───── SOURCE RECORDS

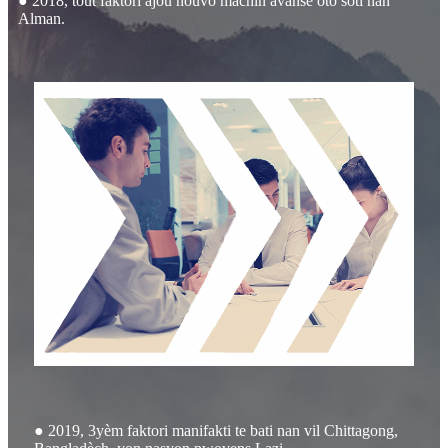
● 2018, tout faktori ajou nouvo machin avanse oto soti nan
Alman.
● 2019, 3yèm faktori manifakti te bati nan vil Chittagong,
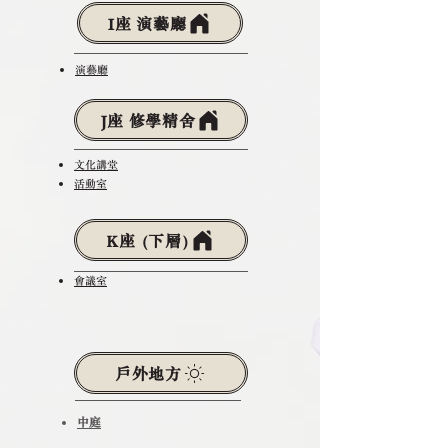
I座 演藝廳
演藝廳
J座 修學精舍
​文化講堂
活動室
K座 (下層)
會議室
戶外地方
中庭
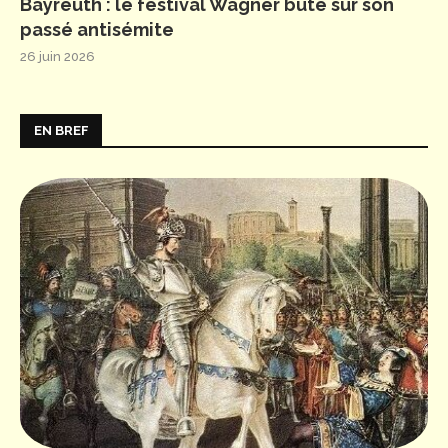
Bayreuth : le festival Wagner bute sur son
passé antisémite
26 juin 2026
EN BREF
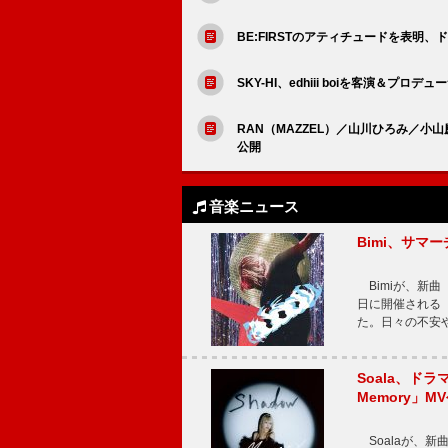
BE:FIRSTのアティチュードを表明、
SKY-HI、edhiii boiを客演＆プ
RAN（MAZZEL）／山川ひろみ／
公開
音楽ニュース
Bimi、サマ
Bimiが、新曲「
日に開催される【Bi
た。日々の不安
Soala、ド
Memory」M
Soalaが、新曲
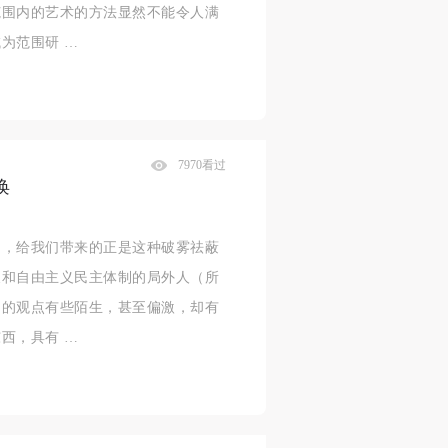
范围内的艺术的方法显然不能令人满
为范围研 …
7970看过
唤
构，给我们带来的正是这种破雾祛蔽
义和自由主义民主体制的局外人（所
们的观点有些陌生，甚至偏激，却有
西，具有 …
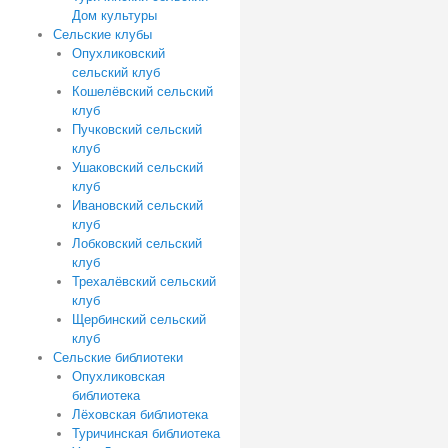
Дом культуры
Сельские клубы
Опухликовский
сельский клуб
Кошелёвский сельский
клуб
Пучковский сельский
клуб
Ушаковский сельский
клуб
Ивановский сельский
клуб
Лобковский сельский
клуб
Трехалёвский сельский
клуб
Щербинский сельский
клуб
Сельские библиотеки
Опухликовская
библиотека
Лёховская библиотека
Туричинская библиотека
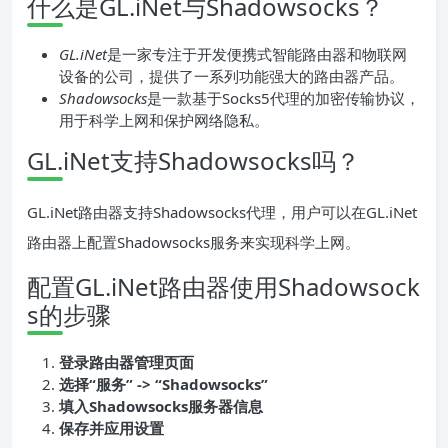
什么是GL.iNet与Shadowsocks？
GL.iNet
是一家专注于开发便携式智能路由器和物联网
设备的公司，提供了一系列功能强大的路由器产品。
Shadowsocks
是一款基于Socks5代理的加密传输协议，
用于科学上网和保护网络隐私。
GL.iNet支持Shadowsocks吗？
GL.iNet路由器支持Shadowsocks代理，用户可以在GL.iNet
路由器上配置Shadowsocks服务来实现科学上网。
配置GL.iNet路由器使用Shadowsock
s的步骤
登录路由器管理页面
选择“服务” -> “Shadowsocks”
填入Shadowsocks服务器信息
保存并应用设置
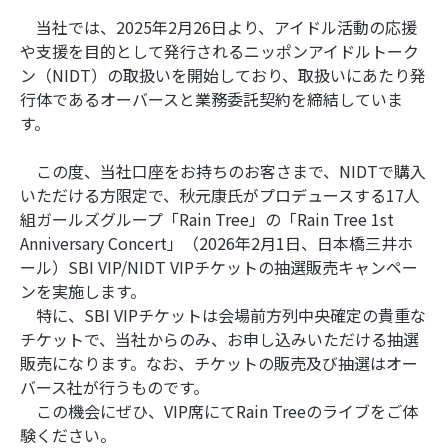
当社では、2025年2月26日より、アイドル活動の応援
や支援を目的として発行されるニッポンアイドルトーク
ン（NIDT）の取扱いを開始しており、取扱いにあたり発
行体であるオーバースと業務委託契約を締結していま
す。
この度、当社口座をお持ちのお客さまで、NIDTで購入
いただける方限定で、秋元康氏がプロデュースする17人
組ガールズグループ「Rain Tree」の「Rain Tree 1st
Anniversary Concert」（2026年2月1日、日本橋三井ホ
ール）SBI VIP/NIDT VIPチケットの抽選販売キャンペー
ンを実施します。
特に、SBI VIPチケットは会場前方列中央確定の貴重な
チケットで、当社からのみ、お申し込みいただける抽選
販売になります。なお、チケットの販売及び抽選はオー
バース社が行うものです。
この機会にぜひ、VIP席にてRain Treeのライブをご体
験ください。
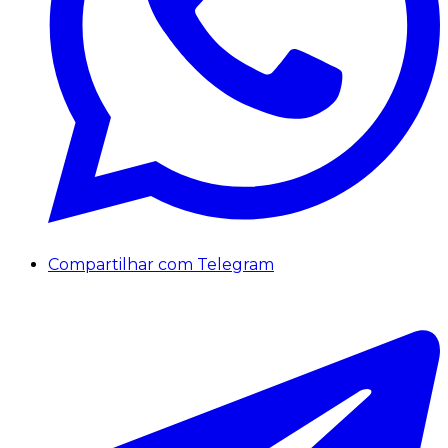
Compartilhar com Telegram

──────────

# EXERCISE DESCRIPTION
Write every line of text from all the items above as one numbered list, skipping any blank lines. Leave the pictures out of your answer.

# RESPONSE TO THIS EXERCISE
1. ● 2018, tout faktori ajou nouvo machin avanse oto soti nan
2. Alman.
3. ● 2019, 3yèm faktori manifakti te bati nan vil Chittagong,
4. I座 演藝廳
5. 演藝廳
6. J座 修學精舍
7. ​文化講堂
8. 活動室
9. K座 (下層)
10. 會議室
11. 戶外地方
12. 中庭
13. Bayreuth : le festival Wagner bute sur son
14. passé antisémite
15. 26 juin 2026
16. EN BREF
17. BE:FIRSTのアティチュードを表明、
18. SKY-HI、edhiii boiを客演＆プ
19. RAN（MAZZEL）／山川ひろみ／
20. 公開
21. 音楽ニュース
22. Bimi、サマ
23. Bimiが、新曲「
24. 日に開催される【Bi
25. た。日々の不安
26. Soala、ド
27. Memory」M
28. Soalaが、新曲
29. 范围内的艺术的方法显然不能令人满
30. 为范围研 …
31. 7970看过
32. 唤
33. 构，给我们带来的正是这种破雾祛蔽
34. 义和自由主义民主体制的局外人（所
35. 们的观点有些陌生，甚至偏激，却有
36. 西，具有 …
37. Дом культуры
38. Сельские клубы
39. Опухликовский
40. сельский клуб
41. Кошелёвский сельский
42. клуб
43. Пучковский сельский
44. клуб
45. Ушаковский сельский
46. клуб
47. Ивановский сельский
48. клуб
49. Лобковский сельский
50. клуб
51. Трехалёвский сельский
52. клуб
53. Щербинский сельский
54. клуб
55. Сельские библиотеки
56. Опухликовская
57. библиотека
58. Лёховская библиотека
59. Туричинская библиотека
60. 什么是GL.iNet与Shadowsocks？
61. GL.iNet
62. 是一家专注于开发便携式智能路由器和物联网
63. 设备的公司，提供了一系列功能强大的路由器产品。
64. Shadowsocks
65. 是一款基于Socks5代理的加密传输协议，
66. 用于科学上网和保护网络隐私。
67. GL.iNet支持Shadowsocks吗？
68. GL.iNet路由器支持Shadowsocks代理，用户可以在GL.iNet
69. 路由器上配置Shadowsocks服务来实现科学上网。
70. 配置GL.iNet路由器使用Shadowsock
71. s的步骤
72. 登录路由器管理页面
73. 选择“服务” -> “Shadowsocks”
74. 填入Shadowsocks服务器信息
75. 保存并应用设置
76. 当社では、2025年2月26日より、アイドル活動の応援
77. や支援を目的として発行されるニッポンアイドルトーク
78. ン（NIDT）の取扱いを開始しており、取扱いにあたり発
79. 行体であるオーバースと業務委託契約を締結していま
80. す。
81. この度、当社口座をお持ちのお客さまで、NIDTで購入
82. いただける方限定で、秋元康氏がプロデュースする17人
83. 組ガールズグループ「Rain Tree」の「Rain Tree 1st
84. Anniversary Concert」（2026年2月1日、日本橋三井ホ
85. ール）SBI VIP/NIDT VIPチケットの抽選販売キャンペー
86. ンを実施します。
87. 特に、SBI VIPチケットは会場前方列中央確定の貴重な
88. チケットで、当社からのみ、お申し込みいただける抽選
89. 販売になります。なお、チケットの販売及び抽選はオー
90. バース社が行うものです。
91. この機会にぜひ、VIP席にてRain Treeのライブをご体
92. 験ください。
93. Compartilhar com Telegram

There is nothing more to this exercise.